Immediate vs Post-Event Feedback
Last week, we discussed the Roediger and Karpicke experiment, which showed how important assessment is, not just as a means of measuring learning, but also and above all as a means of improving learning.
To do this, the evaluation must (if possible) provide feedback. On this topic, Catlin Tucker in her book Complete guide to blended learning says something that I find very interesting: “teachers traditionally provide feedback on finished products, so there is no incentive for students to do anything with that feedback. I maintain that feedback on finished products is a waste of teacher time because it is not actionable.”

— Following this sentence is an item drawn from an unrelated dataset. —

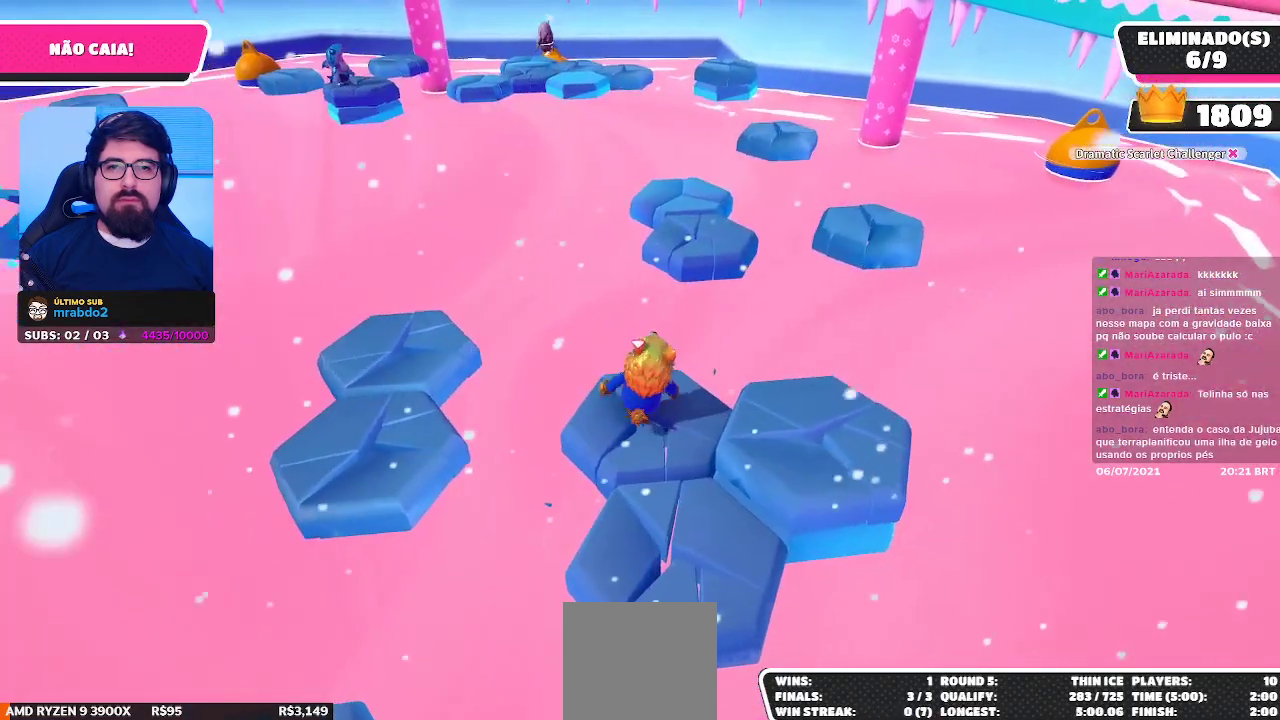
{"buttons": [], "left_stick": "up", "right_stick": "center", "events": [[267, "A", "down"], [467, "left_stick", "up"], [500, "A", "up"]]}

As a young teacher, I sometimes struggled to understand this when I tried to persuade my students to correct the mistakes on the papers I returned to them. Obviously, they had little desire to spend time improving what Catlin Tucker called ‘finished products’. I’d try to persuade them that they’d be able to make progress in this way and get hypothetical future good marks for an eventual production that would come who knows when.
To no avail.
At the time, I didn’t understand this simple fact: if you put a mark on a given piece of work, any comment on it fails to achieve its objective of encouraging progress. Others have put it this way: archaeological feedback, which we call this because it relates to work that has been completed a long time ago, is ineffective for the reasons set out above. Real-time or immediate feedback (i.e. before the work is finished) is more effective than autopsy feedback (feedback on finished work).
This is why it is a good idea to comment on the copy before marking it, or not to mark it at all.